The Nez Perce raced their Appaloosa horses at distances from a few hundred yards to 12 mi. Continuing the tradition, the ApHC offered races at the National Show in 1948 and for the first few years of the World Show. Appaloosas are now mid-distance runners, competing at 220 yd to eight furlongs (one mile, 1.6 km). The Missouri Appaloosa Association, an early regional club, hosted the breed's first-ever futurity at the Missouri State Fair in 1960, and in December of that year, the ApHC Board of Directors passed a resolution creating the Racing Committee of the ApHC. The first ApHC state racing association was formed in 1961: the Kansas Appaloosa Racing Association. By 1976, the ApHC recognized 24 state and regional racing associations.

The first pari-mutuel race for Appaloosas was held in 1962 at Albuquerque, New Mexico; that same year the Texas Appaloosa Horse Club and Gillespie County Fair Association held its first race meet for Appaloosas in Texas at Fredericksburg. In 1963, the first World Wide Derby was run at Albuquerque; the World Wide Futurity holds the record for the highest Appaloosa purse at $160,593, offered in 1980. The ApHC began its race medallion award system in 1973, awarding 27 medallions to Appaloosa racehorses.

Appaloosa races are now held in ten states, with Oklahoma, California, and Idaho topping the list. In 1994, the National Color Breed Racing Council formed to promote Appaloosa and Paint racing as a joint venture.

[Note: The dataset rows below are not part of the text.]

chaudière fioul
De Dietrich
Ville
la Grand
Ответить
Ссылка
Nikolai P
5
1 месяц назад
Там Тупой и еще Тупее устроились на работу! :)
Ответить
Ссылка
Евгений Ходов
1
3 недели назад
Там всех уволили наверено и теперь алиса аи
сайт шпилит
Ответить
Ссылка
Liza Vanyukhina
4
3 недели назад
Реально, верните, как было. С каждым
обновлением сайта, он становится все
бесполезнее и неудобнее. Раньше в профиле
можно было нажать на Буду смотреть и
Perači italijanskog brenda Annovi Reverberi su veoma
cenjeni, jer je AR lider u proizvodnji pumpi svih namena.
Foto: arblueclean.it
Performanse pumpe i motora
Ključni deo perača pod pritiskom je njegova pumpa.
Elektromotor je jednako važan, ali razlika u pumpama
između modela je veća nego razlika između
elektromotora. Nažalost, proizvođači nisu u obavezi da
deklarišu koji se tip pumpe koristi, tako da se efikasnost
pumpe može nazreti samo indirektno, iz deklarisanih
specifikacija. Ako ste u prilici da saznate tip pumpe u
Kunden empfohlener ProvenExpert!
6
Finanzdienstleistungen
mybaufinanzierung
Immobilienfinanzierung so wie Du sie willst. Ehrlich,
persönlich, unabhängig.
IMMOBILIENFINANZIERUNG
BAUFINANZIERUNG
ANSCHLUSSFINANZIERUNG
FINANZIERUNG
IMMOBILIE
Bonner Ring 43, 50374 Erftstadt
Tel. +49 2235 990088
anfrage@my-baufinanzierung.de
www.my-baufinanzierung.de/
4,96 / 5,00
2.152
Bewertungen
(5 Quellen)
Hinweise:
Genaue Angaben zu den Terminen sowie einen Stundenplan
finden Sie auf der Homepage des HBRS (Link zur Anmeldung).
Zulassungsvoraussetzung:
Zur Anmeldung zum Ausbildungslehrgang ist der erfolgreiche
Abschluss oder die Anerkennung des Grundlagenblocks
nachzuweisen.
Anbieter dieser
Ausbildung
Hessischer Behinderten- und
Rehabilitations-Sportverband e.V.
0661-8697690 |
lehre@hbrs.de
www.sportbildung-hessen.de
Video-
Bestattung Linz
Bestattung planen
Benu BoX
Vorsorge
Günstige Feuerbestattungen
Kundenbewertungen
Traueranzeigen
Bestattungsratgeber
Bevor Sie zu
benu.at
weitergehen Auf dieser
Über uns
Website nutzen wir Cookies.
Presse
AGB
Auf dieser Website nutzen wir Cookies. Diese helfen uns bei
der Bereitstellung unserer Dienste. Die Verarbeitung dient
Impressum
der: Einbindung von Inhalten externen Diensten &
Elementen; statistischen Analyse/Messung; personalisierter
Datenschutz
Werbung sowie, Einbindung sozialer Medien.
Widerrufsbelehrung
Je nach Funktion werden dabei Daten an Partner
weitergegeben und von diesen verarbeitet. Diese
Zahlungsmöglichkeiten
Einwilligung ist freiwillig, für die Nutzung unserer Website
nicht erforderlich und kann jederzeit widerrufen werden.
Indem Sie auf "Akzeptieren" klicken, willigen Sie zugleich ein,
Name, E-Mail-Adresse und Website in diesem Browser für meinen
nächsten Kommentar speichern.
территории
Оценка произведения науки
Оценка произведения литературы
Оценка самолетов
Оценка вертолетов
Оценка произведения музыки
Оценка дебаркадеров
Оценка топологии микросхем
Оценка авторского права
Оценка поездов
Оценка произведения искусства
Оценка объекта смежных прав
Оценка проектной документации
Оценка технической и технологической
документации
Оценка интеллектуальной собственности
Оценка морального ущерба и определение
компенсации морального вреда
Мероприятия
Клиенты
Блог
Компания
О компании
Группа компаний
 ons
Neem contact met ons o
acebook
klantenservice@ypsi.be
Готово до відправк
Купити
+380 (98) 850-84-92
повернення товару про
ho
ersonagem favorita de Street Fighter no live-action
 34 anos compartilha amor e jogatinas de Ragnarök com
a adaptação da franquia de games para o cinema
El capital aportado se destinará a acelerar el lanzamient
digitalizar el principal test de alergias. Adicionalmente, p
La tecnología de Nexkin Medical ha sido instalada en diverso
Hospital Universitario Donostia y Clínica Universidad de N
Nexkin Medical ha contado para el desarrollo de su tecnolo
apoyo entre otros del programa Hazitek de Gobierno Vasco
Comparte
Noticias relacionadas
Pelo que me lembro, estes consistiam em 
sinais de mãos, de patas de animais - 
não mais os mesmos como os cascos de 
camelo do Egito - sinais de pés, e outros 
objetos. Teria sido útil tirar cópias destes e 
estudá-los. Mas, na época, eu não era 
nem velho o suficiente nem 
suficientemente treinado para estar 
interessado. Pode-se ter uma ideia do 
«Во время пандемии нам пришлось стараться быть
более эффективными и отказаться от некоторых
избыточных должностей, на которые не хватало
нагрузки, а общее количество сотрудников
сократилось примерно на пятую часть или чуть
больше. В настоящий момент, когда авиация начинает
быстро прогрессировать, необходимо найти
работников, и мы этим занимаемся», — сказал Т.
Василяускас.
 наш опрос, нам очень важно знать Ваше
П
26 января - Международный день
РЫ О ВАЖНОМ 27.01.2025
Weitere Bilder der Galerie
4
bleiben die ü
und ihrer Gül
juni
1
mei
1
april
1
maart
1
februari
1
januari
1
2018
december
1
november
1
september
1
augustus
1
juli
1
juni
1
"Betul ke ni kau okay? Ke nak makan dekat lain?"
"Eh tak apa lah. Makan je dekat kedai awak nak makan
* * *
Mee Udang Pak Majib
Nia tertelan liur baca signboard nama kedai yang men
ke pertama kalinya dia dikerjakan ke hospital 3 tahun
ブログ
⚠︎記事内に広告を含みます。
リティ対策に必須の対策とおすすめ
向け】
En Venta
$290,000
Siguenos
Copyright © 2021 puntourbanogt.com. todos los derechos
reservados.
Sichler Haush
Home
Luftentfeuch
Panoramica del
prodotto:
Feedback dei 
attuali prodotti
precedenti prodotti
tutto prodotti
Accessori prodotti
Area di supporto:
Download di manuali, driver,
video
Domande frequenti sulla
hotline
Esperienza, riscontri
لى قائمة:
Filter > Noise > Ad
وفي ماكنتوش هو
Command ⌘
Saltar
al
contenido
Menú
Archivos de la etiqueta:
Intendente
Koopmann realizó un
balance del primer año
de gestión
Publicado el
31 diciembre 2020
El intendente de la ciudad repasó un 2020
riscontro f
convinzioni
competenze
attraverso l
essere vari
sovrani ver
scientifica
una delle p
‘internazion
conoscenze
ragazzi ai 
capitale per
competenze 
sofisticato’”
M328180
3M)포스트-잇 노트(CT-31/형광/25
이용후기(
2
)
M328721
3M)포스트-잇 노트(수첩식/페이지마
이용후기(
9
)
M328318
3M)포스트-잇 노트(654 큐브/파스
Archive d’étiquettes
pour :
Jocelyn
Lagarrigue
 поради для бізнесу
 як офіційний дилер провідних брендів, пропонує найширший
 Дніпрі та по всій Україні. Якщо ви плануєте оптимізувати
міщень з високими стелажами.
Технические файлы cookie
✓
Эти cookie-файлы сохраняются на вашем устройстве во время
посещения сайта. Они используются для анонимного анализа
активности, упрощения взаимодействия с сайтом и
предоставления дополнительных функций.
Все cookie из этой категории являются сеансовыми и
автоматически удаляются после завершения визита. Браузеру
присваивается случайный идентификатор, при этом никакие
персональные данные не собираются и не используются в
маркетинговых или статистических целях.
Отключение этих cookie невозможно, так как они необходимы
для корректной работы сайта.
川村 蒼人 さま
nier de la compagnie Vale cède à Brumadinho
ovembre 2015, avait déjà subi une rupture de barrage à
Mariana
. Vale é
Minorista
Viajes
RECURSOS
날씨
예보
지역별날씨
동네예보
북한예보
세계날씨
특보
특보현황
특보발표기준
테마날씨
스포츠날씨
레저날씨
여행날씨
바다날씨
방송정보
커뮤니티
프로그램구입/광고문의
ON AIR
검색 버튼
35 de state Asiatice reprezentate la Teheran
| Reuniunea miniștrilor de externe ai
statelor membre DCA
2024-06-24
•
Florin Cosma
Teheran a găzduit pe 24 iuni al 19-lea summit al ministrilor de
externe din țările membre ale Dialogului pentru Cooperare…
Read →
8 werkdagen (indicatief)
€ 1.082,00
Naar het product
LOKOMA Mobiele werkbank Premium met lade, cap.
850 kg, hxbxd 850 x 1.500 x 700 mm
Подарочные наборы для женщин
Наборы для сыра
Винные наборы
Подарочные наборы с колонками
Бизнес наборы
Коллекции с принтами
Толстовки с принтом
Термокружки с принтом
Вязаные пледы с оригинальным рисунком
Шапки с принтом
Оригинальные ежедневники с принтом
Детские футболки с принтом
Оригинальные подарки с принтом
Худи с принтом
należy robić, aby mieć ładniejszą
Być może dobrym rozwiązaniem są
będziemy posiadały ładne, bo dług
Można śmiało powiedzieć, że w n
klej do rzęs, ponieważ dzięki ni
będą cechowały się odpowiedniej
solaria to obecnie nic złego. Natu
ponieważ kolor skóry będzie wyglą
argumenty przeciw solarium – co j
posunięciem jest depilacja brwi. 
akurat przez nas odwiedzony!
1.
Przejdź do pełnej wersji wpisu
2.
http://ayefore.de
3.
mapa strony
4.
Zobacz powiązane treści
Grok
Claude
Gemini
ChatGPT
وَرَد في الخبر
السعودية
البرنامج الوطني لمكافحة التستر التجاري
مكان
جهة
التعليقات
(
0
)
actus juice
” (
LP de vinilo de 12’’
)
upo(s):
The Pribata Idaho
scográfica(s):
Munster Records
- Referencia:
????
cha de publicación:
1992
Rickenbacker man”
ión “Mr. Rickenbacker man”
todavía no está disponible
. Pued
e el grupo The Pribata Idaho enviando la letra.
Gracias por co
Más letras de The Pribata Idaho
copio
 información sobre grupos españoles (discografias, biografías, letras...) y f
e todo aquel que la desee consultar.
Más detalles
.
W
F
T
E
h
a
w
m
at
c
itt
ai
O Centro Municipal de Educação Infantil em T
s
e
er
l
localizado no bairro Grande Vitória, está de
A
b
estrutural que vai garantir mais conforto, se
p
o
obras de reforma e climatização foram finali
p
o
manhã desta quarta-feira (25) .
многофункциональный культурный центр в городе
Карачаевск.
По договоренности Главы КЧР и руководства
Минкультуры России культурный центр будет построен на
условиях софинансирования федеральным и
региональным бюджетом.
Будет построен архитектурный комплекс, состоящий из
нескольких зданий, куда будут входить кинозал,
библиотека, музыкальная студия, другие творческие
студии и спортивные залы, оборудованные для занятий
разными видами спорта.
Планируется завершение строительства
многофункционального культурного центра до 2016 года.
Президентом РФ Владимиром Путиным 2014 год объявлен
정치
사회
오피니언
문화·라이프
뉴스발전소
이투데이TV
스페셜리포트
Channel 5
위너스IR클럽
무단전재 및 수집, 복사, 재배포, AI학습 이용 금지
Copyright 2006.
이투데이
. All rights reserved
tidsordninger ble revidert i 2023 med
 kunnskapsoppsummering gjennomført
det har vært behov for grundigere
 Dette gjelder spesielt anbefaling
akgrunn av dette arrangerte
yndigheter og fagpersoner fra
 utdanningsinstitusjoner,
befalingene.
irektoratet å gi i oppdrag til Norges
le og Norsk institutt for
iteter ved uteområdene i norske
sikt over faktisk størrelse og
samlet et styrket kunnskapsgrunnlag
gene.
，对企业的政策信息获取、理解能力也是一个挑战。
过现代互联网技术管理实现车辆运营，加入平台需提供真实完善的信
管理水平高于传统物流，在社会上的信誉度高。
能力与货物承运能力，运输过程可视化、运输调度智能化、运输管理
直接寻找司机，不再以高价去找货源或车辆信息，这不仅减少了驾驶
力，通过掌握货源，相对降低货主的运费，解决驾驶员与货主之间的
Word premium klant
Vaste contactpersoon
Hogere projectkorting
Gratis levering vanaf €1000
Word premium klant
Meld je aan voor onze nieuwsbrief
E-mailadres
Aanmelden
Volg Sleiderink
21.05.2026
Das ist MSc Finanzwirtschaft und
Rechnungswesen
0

Appaloosa racehorses can earn various awards from the ApHC, including a Racing Register of Merit, year-end awards, medallions, and regional awards. The ApHC also records world and track records for Appaloosa racehorses. The Appaloosa Race Hall of Fame was formed in 1988, inducting eight racehorses and eight influential horsemen. Nominations are submitted by ApHC members and voted on by the Executive Race Committee. Horses must be deceased prior to eligibility for induction.